* start Document *

Of course other forces would operate to keep Finland neutral. These can be reduced to four. One is the natural desire to preserve peace, when peace can be had for the asking. Another lies in the tremendous economic advantages which would accrue to a neutral Finland out of commerce with a belligerent Russia. A third is the influence of the strongly socialistic proletariat of Finnish cities. A fourth is the pervading habit of emulating the Scandinavian states, whose peaceful, civilized outlook makes them symbols of true progress in Finnish eyes. So long as the Scandinavian countries remain neutral, nothing will induce Finland to join Russia -- unless Germany, angered by the extent of Finland's neutral trade with Russia, were to bombard Finland from the sea or from the air. And even if the Scandinavian countries rallied to the defense of the Covenant of the League and perhaps joined an anti-German coalition, Finland would still hesitate: the dislike of Russia is too strong. It is not to be wiped out by diplomatic visits like the one paid recently to Moscow by Foreign Minister Holsti, though doubtless that will help smooth the path for more normal relations between the two neighbor states.
VII
Each of the border states has now been treated as an entity. But the question arises whether the conflicting attitudes of political factions or of national minorities within each state may not threaten its national unity in case of war. The truth is that, except in Poland, no such complications are likely to arise. In the first place, none of the countries in question has any appreciable pacifist movement which would be in a position to make propaganda or organize effective resistance against participation in a war which the government favored. Further, the prevailing nationalist ideology leads members of the dominant nationality to rally around their state with a fervor and loyalty transcending all political and economic conflicts.
It cannot be sufficiently emphasized for the American reader how strongly nationalism is entrenched east of Germany. Fundamentally, it is stronger there even than in the Reich. The National Socialist emphasis on national solidarity seems almost artificial to a people already thoroughly used to consider its nationality and its national state or states as matter-of-fact phenomena. Further east this is not so. There constant friction between nationalities living at close quarters has made every person painfully sensitive to anything affecting national interests. The states which have been created there are first and foremost manifestations of the active and conscious political and cultural domination of national majorities in given regions. The members of each majority feel a profound sense of national solidarity which swallows up political and economic differences. Whatever course promises to better the chances of survival of the "national state" can be sure of the loyal support of the dominant nationality.
The issue at stake in the cases of Lithuania, Latvia and Estonia -- in the order of decreasing intensity -- is how best to maintain the political and cultural domination of the Lithuanians, the Letts, and the Estonians respectively. Now it happens that these peoples think that their domination is threatened by Germany rather than by Russia. Hence their decision to join the Russian bloc if they cannot remain safely neutral. Of course this decision is particularly applauded by the socialist and communist groups. But actually the decision is being reached under the leadership of governments belonging to the semi-fascistic Right. True, in the three countries under discussion there exist still more extreme Right groups which are in opposition to the existing régimes. But even if they met with political success they would not be able, either in Lithuania or Latvia, to change the essentials of the national problem and to modify what seems the inevitable political orientation. In Estonia, where the danger of German hegemony is considered to be more remote, the success of the Right opposition might well strengthen the case for neutrality, with a tendency even to favor the anti-Russian bloc if once Russia began showing signs of internal disruption or military weakness. But even there that tendency would hardly result in definite pro-German action.

* end Document *
* start Recorded information *

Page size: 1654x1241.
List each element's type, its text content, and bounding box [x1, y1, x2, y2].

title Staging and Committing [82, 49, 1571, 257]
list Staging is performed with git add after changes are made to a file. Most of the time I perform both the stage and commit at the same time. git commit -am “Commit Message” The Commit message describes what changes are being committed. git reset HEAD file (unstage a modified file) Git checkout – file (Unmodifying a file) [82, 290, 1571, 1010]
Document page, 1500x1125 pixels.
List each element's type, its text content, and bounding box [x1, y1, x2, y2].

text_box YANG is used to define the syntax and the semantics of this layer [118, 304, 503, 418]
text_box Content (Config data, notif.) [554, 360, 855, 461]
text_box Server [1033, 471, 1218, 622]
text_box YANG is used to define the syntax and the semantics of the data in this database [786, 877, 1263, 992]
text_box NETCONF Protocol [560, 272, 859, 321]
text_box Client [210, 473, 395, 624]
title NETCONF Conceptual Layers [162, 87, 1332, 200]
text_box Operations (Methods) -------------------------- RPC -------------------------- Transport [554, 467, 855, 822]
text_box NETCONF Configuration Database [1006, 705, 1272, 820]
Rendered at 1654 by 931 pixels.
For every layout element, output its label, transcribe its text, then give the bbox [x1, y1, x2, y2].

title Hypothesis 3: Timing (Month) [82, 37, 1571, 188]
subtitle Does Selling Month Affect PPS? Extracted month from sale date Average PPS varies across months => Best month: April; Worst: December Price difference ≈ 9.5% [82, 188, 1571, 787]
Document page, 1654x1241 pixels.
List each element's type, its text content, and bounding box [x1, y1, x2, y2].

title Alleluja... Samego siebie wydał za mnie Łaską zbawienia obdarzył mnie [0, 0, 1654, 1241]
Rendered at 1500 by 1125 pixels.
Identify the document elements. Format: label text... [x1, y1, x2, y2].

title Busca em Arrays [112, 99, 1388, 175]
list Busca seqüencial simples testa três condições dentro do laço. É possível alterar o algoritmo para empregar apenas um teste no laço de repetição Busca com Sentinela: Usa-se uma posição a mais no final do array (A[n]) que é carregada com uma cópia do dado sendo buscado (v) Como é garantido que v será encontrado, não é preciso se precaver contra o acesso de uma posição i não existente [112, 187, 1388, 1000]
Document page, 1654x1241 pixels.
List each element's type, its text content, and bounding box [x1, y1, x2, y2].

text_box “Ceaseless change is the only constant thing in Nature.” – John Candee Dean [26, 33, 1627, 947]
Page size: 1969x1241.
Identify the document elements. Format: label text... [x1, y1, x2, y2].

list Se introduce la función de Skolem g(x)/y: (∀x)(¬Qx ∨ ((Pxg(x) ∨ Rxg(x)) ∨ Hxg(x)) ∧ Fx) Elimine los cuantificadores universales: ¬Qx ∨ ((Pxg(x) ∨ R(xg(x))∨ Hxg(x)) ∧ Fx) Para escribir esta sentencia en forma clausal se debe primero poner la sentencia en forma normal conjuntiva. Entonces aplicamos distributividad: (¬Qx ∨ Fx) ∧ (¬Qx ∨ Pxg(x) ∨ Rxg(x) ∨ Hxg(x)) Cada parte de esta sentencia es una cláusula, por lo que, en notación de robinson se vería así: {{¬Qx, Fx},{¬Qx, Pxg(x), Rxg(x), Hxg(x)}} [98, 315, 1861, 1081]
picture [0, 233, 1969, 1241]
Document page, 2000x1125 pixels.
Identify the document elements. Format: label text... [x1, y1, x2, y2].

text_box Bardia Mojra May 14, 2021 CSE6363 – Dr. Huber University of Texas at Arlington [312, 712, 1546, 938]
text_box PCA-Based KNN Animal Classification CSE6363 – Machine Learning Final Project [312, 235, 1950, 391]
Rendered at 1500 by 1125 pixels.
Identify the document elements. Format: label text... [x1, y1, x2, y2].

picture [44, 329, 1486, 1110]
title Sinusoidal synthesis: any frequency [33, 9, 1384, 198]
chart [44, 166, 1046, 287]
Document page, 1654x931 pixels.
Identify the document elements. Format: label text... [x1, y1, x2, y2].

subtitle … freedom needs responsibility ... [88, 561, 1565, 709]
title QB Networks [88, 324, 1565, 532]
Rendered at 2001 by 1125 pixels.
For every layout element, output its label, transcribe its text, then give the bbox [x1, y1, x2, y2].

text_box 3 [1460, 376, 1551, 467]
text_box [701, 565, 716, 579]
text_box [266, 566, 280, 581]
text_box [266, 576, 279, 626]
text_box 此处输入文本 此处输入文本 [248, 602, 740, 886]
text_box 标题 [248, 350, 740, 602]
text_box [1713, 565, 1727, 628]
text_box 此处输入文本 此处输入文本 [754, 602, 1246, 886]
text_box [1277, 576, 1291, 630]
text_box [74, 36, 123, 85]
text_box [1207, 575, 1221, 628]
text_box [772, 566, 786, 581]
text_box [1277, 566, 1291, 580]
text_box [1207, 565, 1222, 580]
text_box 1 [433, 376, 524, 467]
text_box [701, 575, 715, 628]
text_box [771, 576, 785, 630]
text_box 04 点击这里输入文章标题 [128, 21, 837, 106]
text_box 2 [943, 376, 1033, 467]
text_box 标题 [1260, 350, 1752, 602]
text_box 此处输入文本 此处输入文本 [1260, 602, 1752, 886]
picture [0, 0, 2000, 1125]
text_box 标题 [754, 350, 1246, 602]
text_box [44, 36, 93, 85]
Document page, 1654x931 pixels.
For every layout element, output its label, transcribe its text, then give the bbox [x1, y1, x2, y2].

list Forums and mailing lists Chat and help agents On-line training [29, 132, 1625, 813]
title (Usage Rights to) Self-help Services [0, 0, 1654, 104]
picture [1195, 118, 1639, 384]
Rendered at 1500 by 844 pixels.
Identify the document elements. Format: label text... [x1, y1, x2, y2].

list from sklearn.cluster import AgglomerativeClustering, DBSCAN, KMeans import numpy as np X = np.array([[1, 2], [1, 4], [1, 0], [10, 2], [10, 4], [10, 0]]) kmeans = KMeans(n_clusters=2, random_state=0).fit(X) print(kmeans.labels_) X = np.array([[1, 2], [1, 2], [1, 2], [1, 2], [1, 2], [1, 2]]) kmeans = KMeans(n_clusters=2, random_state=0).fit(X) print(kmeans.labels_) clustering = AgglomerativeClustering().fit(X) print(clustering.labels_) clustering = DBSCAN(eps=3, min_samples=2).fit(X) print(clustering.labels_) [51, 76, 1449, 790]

* end Recorded information *

**Brief:** Go on with the text on the border states' likely alignments in a war, picking up right after its last sentence. The entries are not needed here.

**Response to this exercise:**
As for the national minorities in these States, a mere statistical analysis proves how little they would be able to affect government policy. The population of Lithuania (aside from Memel) consists of 75.1 percent Lithuanians, 7.3 Jews, 3.2 Poles, 2.2 Russians, 1.2 Germans, and one percent others; Latvia has 75.4 percent Letts, 11.9 Russians, 4.8 Jews, 3.2 Germans, 2.5 Poles, 1.2 Lithuanians, and one percent others; Estonia has 88.1 percent Estonians, 8.2 Russians, 1.5 Germans, 0.7 Swedes, 0.5 Letts, 0.4 Jews, and 0.6 others.
National independence is not at stake in Finland. Hence the probability that Finland will stay neutral. The Finnish labor movement is hardly strong enough (there are 83 socialist members in a parliament of 200) to engage Finland in a war on Russia's side, even if it wished to do so. But presumably it is strong enough to keep the country out of an anti-Russian war. National minorities are not a complication here either. The population contains 89.4 percent Finns, 10.1 Swedes, and 0.5 others.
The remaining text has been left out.